[Stored data entries]
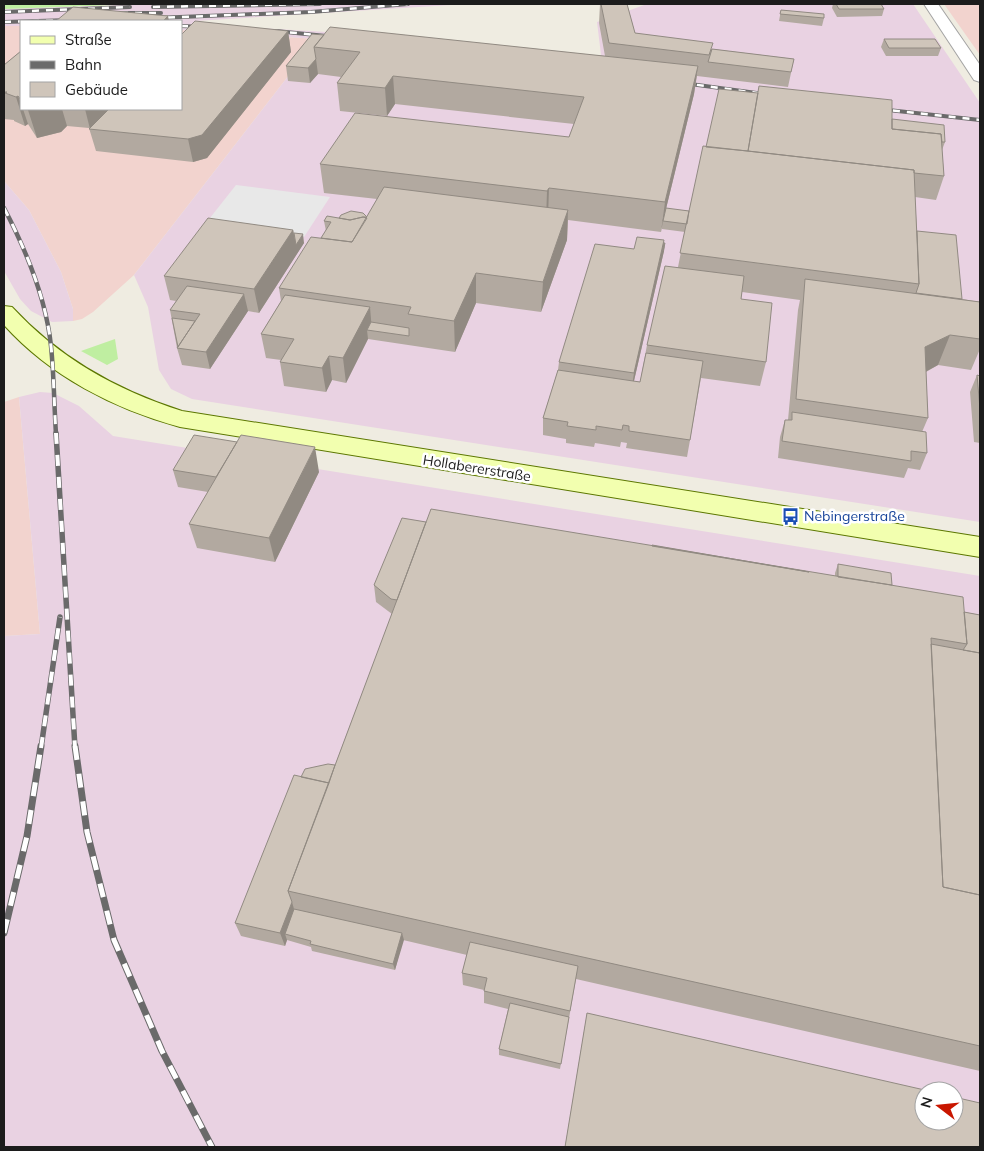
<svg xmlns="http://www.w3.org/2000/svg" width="984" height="1151" font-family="Mulish,sans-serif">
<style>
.commercial{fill:#f2d3ce}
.industrial{fill:#e9d2e2;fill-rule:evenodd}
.grass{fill:#bfeea1}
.parking{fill:#e8e8e8}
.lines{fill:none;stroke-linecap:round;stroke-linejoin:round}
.street-casing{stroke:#a3a3a3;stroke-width:2}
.secondary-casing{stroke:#5c7700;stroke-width:2}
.street{fill:#fff;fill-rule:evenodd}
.secondary{fill:#f2ffaf;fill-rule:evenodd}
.rail-far3-casing{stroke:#6a6a6a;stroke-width:4}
.rail-far2-casing{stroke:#6a6a6a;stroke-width:4.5}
.rail-far1-casing{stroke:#6a6a6a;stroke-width:5.5}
.rail-casing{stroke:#6a6a6a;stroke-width:7}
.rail-far3{stroke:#fff;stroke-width:2.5;stroke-dasharray:7;stroke-linecap:butt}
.rail-far2{stroke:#fff;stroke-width:3;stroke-dasharray:9;stroke-linecap:butt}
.rail-far1{stroke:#fff;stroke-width:4;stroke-dasharray:11;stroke-linecap:butt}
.rail{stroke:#fff;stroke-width:5;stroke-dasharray:14;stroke-linecap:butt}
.wall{fill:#b2a9a0}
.shaded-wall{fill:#918a82}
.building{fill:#cfc5ba;stroke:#918a82}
.labels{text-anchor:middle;stroke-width:5;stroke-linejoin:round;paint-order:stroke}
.street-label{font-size:14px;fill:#1c1c1c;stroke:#fff}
.transit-label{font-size:14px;fill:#164399;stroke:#fff;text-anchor:start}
</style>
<rect width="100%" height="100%" fill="#efece1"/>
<path class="commercial" d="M944 4H980V55Z
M4 26H21V109H181V30L317 39 134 275 93 312 82 319 73 321V309L61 272 29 210 4 181Z
M19 397 40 634 4 636V402Z"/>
<path class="industrial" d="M467 4 195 21 193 24 327 32 602 63 597 22 647 4H913L980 103V522L192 399 171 389 159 370 148 307 134 275 317 39 181 30V21H21V26H4V9L143 4Z
M4 181 29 210 61 272 73 309V321L52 322 31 311 20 299 4 271Z
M40 392 53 393 79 406 113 436 980 576V1147H4V636L40 634 19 397ZM924 1091H954V1121H924Z"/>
<path class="grass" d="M4 4H143L4 9Z
M115 339 118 359 107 365 81 351Z"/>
<path class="parking" d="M236 185 330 197 304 237 206 223Z"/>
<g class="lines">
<defs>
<path id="street" d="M924 4H938L980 65V82L974 80Z"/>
<path id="secondary" d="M4 306 12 307C59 358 116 390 182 411L980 537V557L180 427C114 409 50 376 4 325Z"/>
</defs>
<use href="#street" class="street-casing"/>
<use href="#secondary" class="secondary-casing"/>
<use href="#street" class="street"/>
<use href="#secondary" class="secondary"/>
<defs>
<path id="rail-far3" d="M153 7 320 4
M4 12 130 7
M121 13H161
M154 18 311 12 408 4
M4 22 71 20
M181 26 204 27
M276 31 326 36
M683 83 772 95
M879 109 980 120"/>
<path id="rail-far2" d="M4 208C26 250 46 298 51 346 54 375 54 404 56 434"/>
<path id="rail-far1" d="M56 433 75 748
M41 748 60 617"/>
<path id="rail" d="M75 746 87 832 114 940 162 1051 212 1147
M4 933 27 836 41 746"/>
</defs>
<use href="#rail-far3" class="rail-far3-casing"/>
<use href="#rail-far2" class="rail-far2-casing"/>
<use href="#rail-far1" class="rail-far1-casing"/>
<use href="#rail" class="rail-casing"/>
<use href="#rail-far3" class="rail-far3"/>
<use href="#rail-far2" class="rail-far2"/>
<use href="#rail-far1" class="rail-far1"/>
<use href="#rail" class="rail"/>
</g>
<path class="wall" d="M600 4H627L635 33 712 49 794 59 788 87 697 76 694 94 666 209 689 211 706 147 892 119 945 142 942 150 944 176 936 200 915 197 917 231 962 299 980 302V349L971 370 938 365 926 372 928 418 922 432 927 453 920 470 908 468 904 478 778 458 780 437 785 420H788L798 310 800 300 742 292 741 299 766 362 760 386 701 378 687 457 626 448 627 443 621 442 620 447 595 443 594 447 566 443V439L543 435V418L558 370 559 362 634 249 665 243 664 251 634 381 640 382 647 345 678 267 685 232 662 229V227L661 232 568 220 567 240 541 312 476 303 455 352 368 339 346 383 332 380 326 392 284 386 280 362 281 360 266 358 261 334 281 301 279 288 321 238 326 231 324 221 339 218 367 217 377 199 324 193 320 164 569 137 574 124 395 104 387 116 340 111 337 83 341 77 318 74 310 83 288 81 286 66 312 34 605 56 599 23Z
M833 4H881L884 9 882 16 837 17 832 8Z
M781 10 824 18 822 26 779 21Z
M288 31 291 52 207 158 193 162 96 151 89 128 67 126 61 132 37 138 28 124 25 126 14 121V120L4 119V65L21 51V109H181Z
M884 39 941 48 938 56H886L881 47Z
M293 230 294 233 304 243 259 313 248 311 210 369 182 365 177 348 170 310 176 301 170 300 164 276Z
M977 375 980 376V443L974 442 970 392Z
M173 470 319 472 275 562 197 548 189 524 208 492 178 487Z
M426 522 835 576V573L838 564 892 585 964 612 980 615V1071L576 979 560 1069 499 1055V1049L508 1009 484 1003V990L463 985 462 973 467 955 403 940 395 970 312 951 311 947 287 940 285 946 241 936 235 923 301 777 335 765 392 614 376 602 374 585Z
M587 1013 980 1147H565Z"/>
<path class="shaded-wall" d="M168 16 169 21H163Z
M288 31 291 52 207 158 193 162 188 139Z
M316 59 318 74 310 83 308 68Z
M698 66 694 94 663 221 661 232 665 202Z
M393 76 395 104 387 116 385 88Z
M18 96 21 104V109H23L28 124 25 126 16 97Z
M33 109H62L67 126 61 132 37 138 28 110Z
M85 109H110L90 129Z
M549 188 548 218 546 221 547 191Z
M568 210 567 240 541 312 543 282Z
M293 230 296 245 303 234 304 243 259 313 254 289Z
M664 240 662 255 665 243 664 251 630 398 634 373Z
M476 273V303L455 352 454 321Z
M244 294 248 311 210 369 206 352Z
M370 307 372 331 367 330 368 339 346 383 343 358Z
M950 335 938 365 914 378 925 347Z
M329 356 332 380 326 392 322 368Z
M315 447 319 472 275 562 269 538Z
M292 902 296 916 285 934 287 940 285 946 280 933Z
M402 933 404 940 395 970 393 964Z"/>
<path class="building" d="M601 4H627L635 33 713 43 709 55 609 43Z
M836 4H881L884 9H839Z
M73 7 168 16 163 21H56Z
M781 10 824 14V18L780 14Z
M195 21 288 31 202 135 188 139 89 129 109 109H181V35Z
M330 27 698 66 665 202 549 188 547 191 320 164 355 113 569 137 584 97 393 76 385 88 337 83 360 52 314 47Z
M312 34 324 35 314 47 316 59 308 68 286 66Z
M884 39H935L941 48H889Z
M712 49 794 59 791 72 708 62Z
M21 51V100L18 96 16 97 5 93 7 92H4V65Z
M759 86 892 100V129L941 134 944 176 914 173V170L748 151Z
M719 89 758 93 748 151 706 147Z
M892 119 944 125 945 142H942L941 134 892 129Z
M703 146 914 170 919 284 680 253Z
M384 187 568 210 543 282 476 273 454 321 408 314 411 307 279 288 311 237 352 242Z
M666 208 689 211 687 224 663 221Z
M351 211 363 213 367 217H363L350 220 339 218 341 215Z
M327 216 350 220 363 217 367 218 352 242 321 238 331 222 324 221Z
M208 218 293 230 254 289 164 276Z
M917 231 956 235 962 299 916 293 919 284Z
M294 233 303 234 296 245Z
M637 237 664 240 634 373 559 362 595 244 634 249Z
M664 243H665L662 255Z
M665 266 744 276 741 299 772 303 766 362 647 345Z
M805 279 980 302V339L950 335 925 347 928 418 796 399Z
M187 286 244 294 206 352 177 348 200 314 170 310Z
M285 295 370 307 343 358 329 356 322 368 280 362 294 339 261 334Z
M172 318 195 321 178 347Z
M371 322 409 328V336L367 330Z
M646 353 703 361 690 440 629 431V426L623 425 622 430 596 426V430L567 426 568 422 543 418 558 370 640 382Z
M977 375 980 376V409Z
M792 412 926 432 927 453 911 451V461L782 441 785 420H792Z
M194 435 237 442 216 477 173 470Z
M241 435 315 447 269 538 189 524Z
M431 509 963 597 967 644 931 638 943 887 980 895V1046L288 891Z
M402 518 426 522 397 600 391 599 374 585Z
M652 545 809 572 652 546Z
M838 564 891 573 892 585 838 577Z
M964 612 980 615V653L963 650 967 644Z
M931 644 980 653V895L943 887Z
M328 764 335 765 329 783 301 777 305 769Z
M294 775 329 783 288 891 292 902 280 933 235 923Z
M294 909 402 933 393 964 310 944 311 941 285 934Z
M470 942 578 966 570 1011 484 991 487 978 462 973Z
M510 1003 569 1017 561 1064 499 1049Z
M587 1013 929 1091H924V1121H954V1097L980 1103V1147H565Z"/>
<defs>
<symbol id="bus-bare" viewBox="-9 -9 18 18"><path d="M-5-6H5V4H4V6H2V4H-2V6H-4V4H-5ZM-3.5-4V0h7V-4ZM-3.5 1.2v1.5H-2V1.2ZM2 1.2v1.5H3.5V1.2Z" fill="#1a4fb4" stroke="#fff" stroke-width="2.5" paint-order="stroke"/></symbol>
</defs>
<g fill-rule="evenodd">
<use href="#bus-bare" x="778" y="504" width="25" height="25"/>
</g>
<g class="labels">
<g class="street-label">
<text transform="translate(477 468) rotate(9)" y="5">Hollabererstraße</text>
</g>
<g class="transit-label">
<text x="804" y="521">Nebingerstraße</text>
</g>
</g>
<rect width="984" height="1151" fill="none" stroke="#1c1c1c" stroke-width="10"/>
<rect x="20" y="20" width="162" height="90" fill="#ffffff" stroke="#a4a4a4"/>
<rect x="30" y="36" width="25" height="8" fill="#f2ffaf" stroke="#a4a4a4"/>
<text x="65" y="45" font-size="15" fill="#1c1c1c">Straße</text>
<rect x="30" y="61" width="25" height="8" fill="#6a6a6a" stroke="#a4a4a4"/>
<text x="65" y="70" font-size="15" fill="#1c1c1c">Bahn</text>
<rect x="30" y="82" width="25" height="15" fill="#cfc5ba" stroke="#a4a4a4"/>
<text x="65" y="95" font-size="15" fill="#1c1c1c">Gebäude</text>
<g transform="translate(939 1106) rotate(286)"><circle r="24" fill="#ffffff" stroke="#a4a4a4"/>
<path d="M0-4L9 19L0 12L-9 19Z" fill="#c91600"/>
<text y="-8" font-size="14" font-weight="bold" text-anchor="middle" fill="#1c1c1c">N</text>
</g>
</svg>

- Required work
Find all the lines with "linecap" in the data and copy them.

- Task result
.lines{fill:none;stroke-linecap:round;stroke-linejoin:round}
.rail-far3{stroke:#fff;stroke-width:2.5;stroke-dasharray:7;stroke-linecap:butt}
.rail-far2{stroke:#fff;stroke-width:3;stroke-dasharray:9;stroke-linecap:butt}
.rail-far1{stroke:#fff;stroke-width:4;stroke-dasharray:11;stroke-linecap:butt}
.rail{stroke:#fff;stroke-width:5;stroke-dasharray:14;stroke-linecap:butt}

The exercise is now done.